Al ponerme en su lugar entendí su actitud, si te privan de tu libertad te queda muy poco por hacer, solo dejar pasar los días uno tras otro, quizás albergando la esperanza de nuevamente poder conquistar tu libertad perdida. Pero los animales no tienen esa esperanza, no hay forma de que piensen en ella, solo sienten un malestar que no entienden pues su naturaleza los llama aún hayan nacido en el zoológico, su conexión con el resto de su especie los mantiene en comunicación biológica, reconocen su cautiverio, su injusto encierro y su escasa libertad, presienten y pueden oler que ese no es su verdadero hábitat ni su naturaleza real.

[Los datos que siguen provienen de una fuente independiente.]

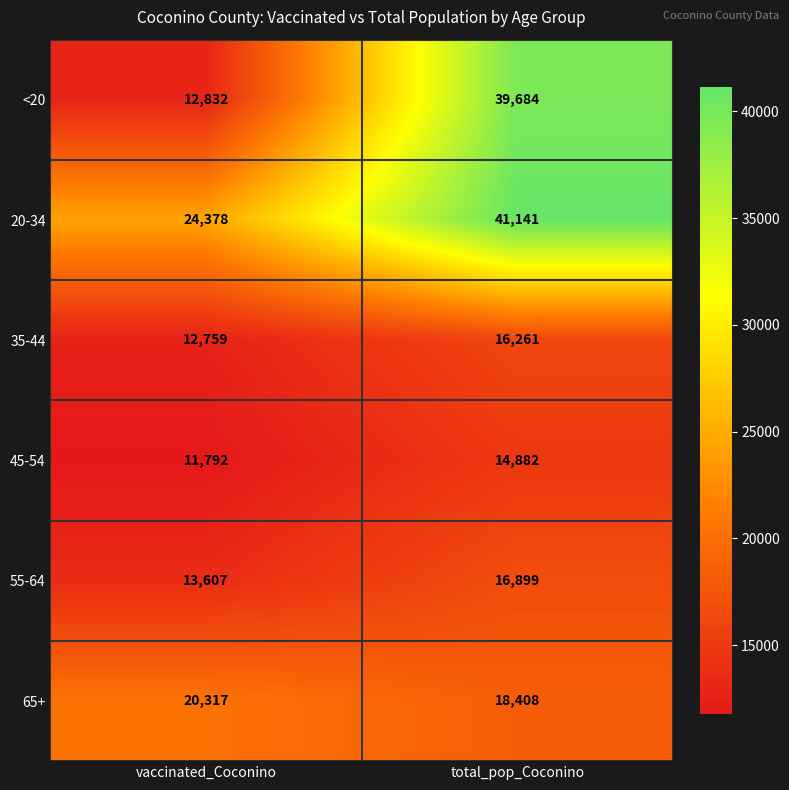

Which category has the lowest value across all series?

vaccinated_Coconino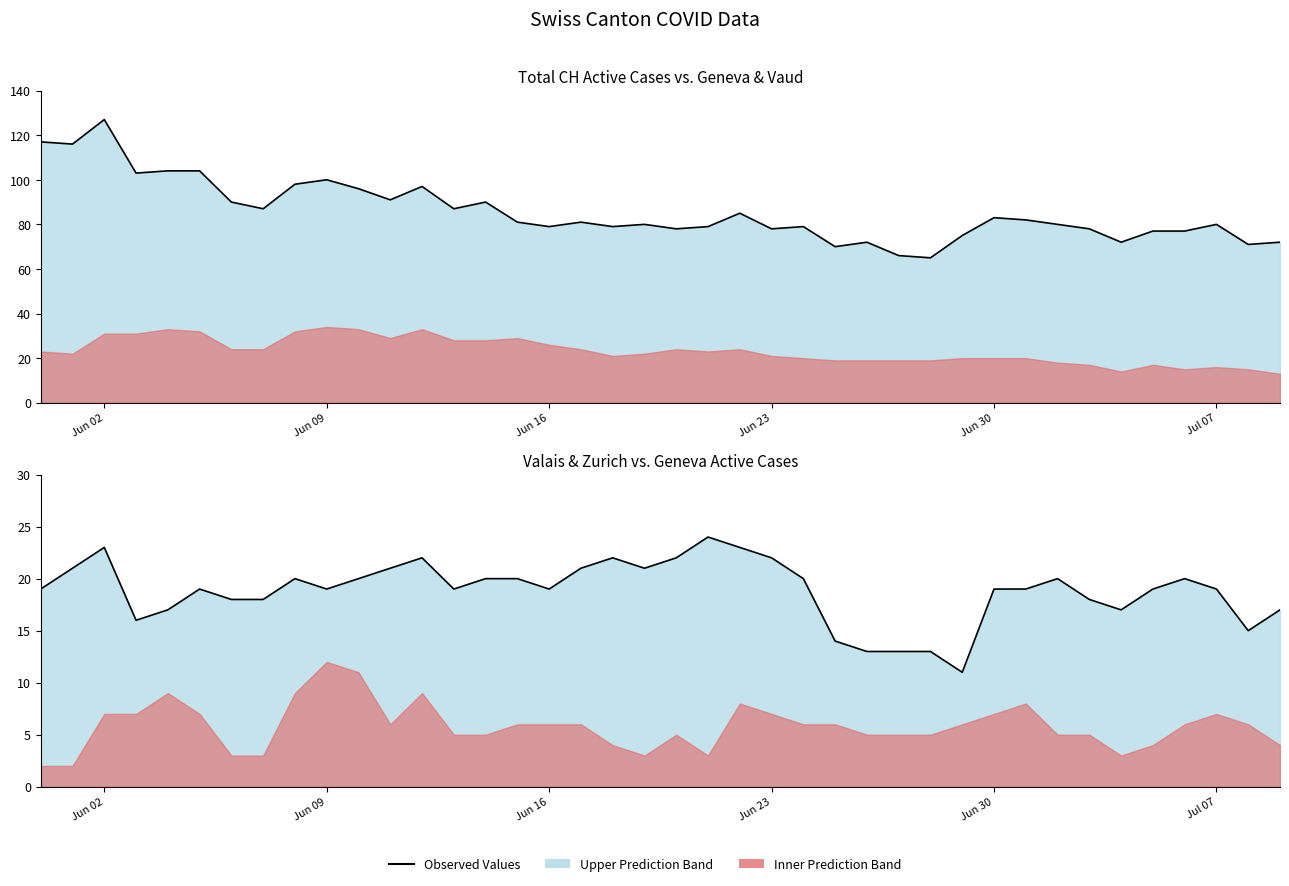

What is the sum of all VS+ZH line values?

753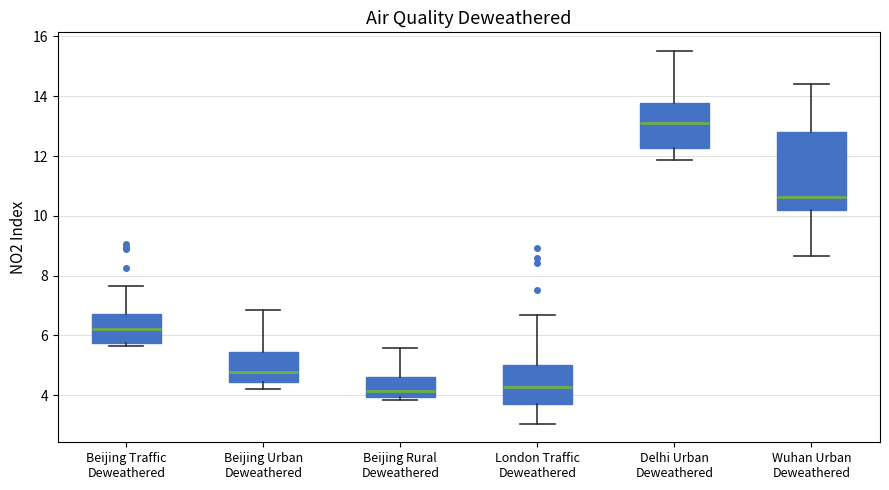

Reading left to right, transcribe this box plot: for each box, give where its median line is, the range the box spans, and where its two whiskers end, as read against the y-axis. The values are not printed on the chart, so give them approximately, as read against the axis.

Beijing Traffic Deweathered: median 6.2, box 5.8 to 6.8, whiskers 5.6 to 7.6
Beijing Urban Deweathered: median 4.8, box 4.4 to 5.4, whiskers 4.2 to 6.8
Beijing Rural Deweathered: median 4.2, box 4.0 to 4.6, whiskers 3.8 to 5.6
London Traffic Deweathered: median 4.2, box 3.6 to 5.0, whiskers 3.0 to 6.6
Delhi Urban Deweathered: median 13.0, box 12.2 to 13.8, whiskers 11.8 to 15.6
Wuhan Urban Deweathered: median 10.6, box 10.2 to 12.8, whiskers 8.6 to 14.4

Pero los humanos no somos ni actuamos muy distinto de esto, cada cual en su casa, en su poblado y ciudad, su nación y continente, en espacios reducidos, limitados, encerrados y cautivos de las leyes territoriales nacionales e internacionales. Cada país es un pequeño zoológico de seres humanos, las ciudades son los diferentes hábitats, nos agrupamos según nuestras características filosóficas, culturales, morales y económicas. Pasamos la mayor parte del tiempo echados en las sombras, ya sea en el trabajo o en la casa, nos han acomodado y no mostramos señales de bríos, alegría o satisfacción, no jugueteamos, ni corremos, estamos resignamos, apagados, envejecidos. Carecemos de los mejores atributos de nuestra naturaleza intrínseca, parecemos seres inertes, apáticos, haraganes y aburridos, como si estuviéramos bajo el efecto de tranquilizantes, sin vida latente, y para colmo estamos peor que el avestruz, pues no tenemos a quien tratar de seducir para que venga en nuestro auxilio.   
                  
Harolina Payano. Fluyendo armoniosamente.